# Directions for this task
Return only those lines of the records below in which "brand" appears.

# Input material
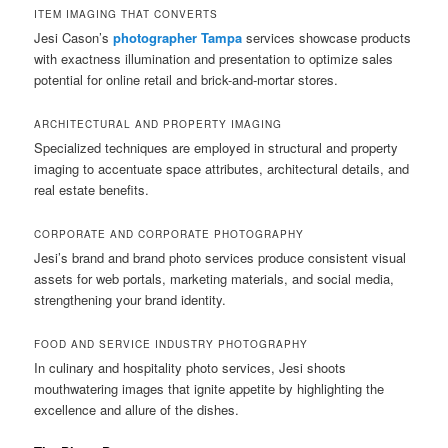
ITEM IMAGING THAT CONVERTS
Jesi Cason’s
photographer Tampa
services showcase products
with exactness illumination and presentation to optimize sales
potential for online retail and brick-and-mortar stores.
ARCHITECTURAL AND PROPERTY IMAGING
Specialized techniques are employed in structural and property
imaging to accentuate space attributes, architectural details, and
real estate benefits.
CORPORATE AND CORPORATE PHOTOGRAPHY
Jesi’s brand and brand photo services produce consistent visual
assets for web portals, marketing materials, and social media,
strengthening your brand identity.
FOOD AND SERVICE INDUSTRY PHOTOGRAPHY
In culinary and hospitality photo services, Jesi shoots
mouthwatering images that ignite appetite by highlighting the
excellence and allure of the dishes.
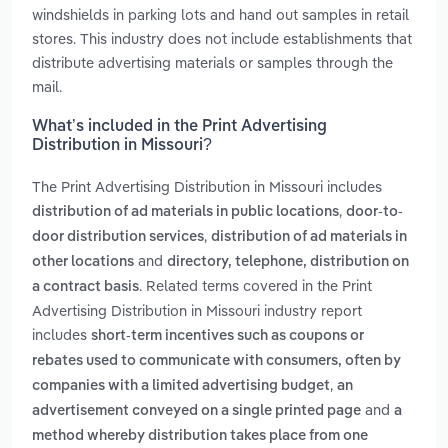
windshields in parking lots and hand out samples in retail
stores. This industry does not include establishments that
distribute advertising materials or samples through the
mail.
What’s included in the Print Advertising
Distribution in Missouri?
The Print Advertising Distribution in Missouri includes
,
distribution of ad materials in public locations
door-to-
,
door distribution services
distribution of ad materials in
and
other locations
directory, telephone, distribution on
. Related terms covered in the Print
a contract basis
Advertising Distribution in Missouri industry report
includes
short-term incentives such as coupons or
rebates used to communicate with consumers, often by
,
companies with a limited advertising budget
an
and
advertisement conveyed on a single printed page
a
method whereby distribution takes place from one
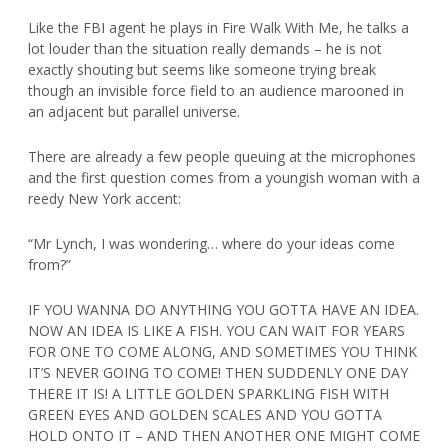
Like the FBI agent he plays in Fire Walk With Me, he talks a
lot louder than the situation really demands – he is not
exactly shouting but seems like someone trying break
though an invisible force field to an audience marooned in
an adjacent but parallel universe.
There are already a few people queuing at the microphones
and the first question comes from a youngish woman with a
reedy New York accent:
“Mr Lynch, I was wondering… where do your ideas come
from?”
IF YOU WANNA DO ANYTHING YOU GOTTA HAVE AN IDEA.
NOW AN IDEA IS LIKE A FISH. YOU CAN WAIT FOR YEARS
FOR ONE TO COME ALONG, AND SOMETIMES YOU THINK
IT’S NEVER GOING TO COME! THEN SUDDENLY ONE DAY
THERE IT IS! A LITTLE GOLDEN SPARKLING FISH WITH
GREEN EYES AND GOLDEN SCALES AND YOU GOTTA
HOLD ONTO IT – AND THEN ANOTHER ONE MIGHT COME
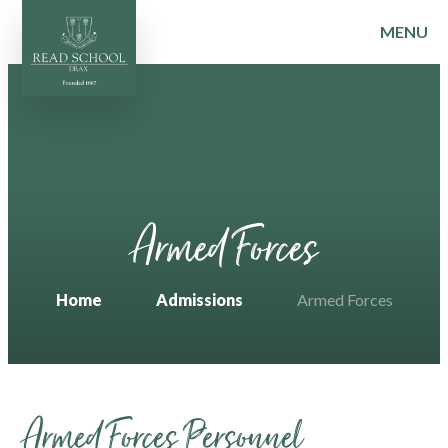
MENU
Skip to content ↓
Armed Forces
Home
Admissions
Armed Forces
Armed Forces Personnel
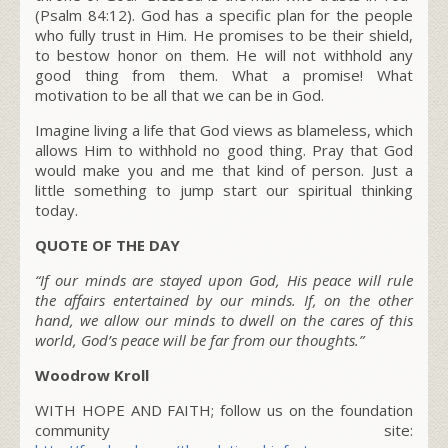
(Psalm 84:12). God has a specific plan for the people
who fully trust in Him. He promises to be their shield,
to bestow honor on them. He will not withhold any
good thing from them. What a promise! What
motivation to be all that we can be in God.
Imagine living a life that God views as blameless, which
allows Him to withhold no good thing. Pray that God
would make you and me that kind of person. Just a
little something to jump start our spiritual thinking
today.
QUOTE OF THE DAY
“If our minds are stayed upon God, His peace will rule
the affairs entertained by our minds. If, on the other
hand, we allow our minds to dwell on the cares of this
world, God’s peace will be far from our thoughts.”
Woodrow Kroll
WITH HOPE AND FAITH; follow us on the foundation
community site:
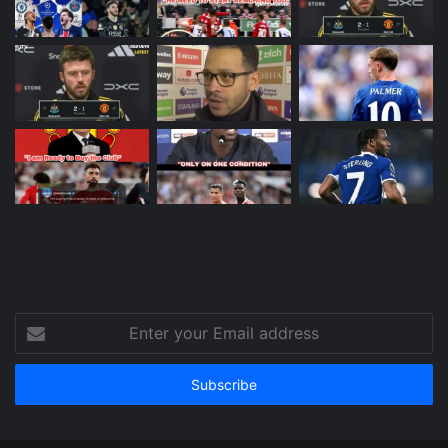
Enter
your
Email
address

# Response to the task
Jesi’s brand and brand photo services produce consistent visual
strengthening your brand identity.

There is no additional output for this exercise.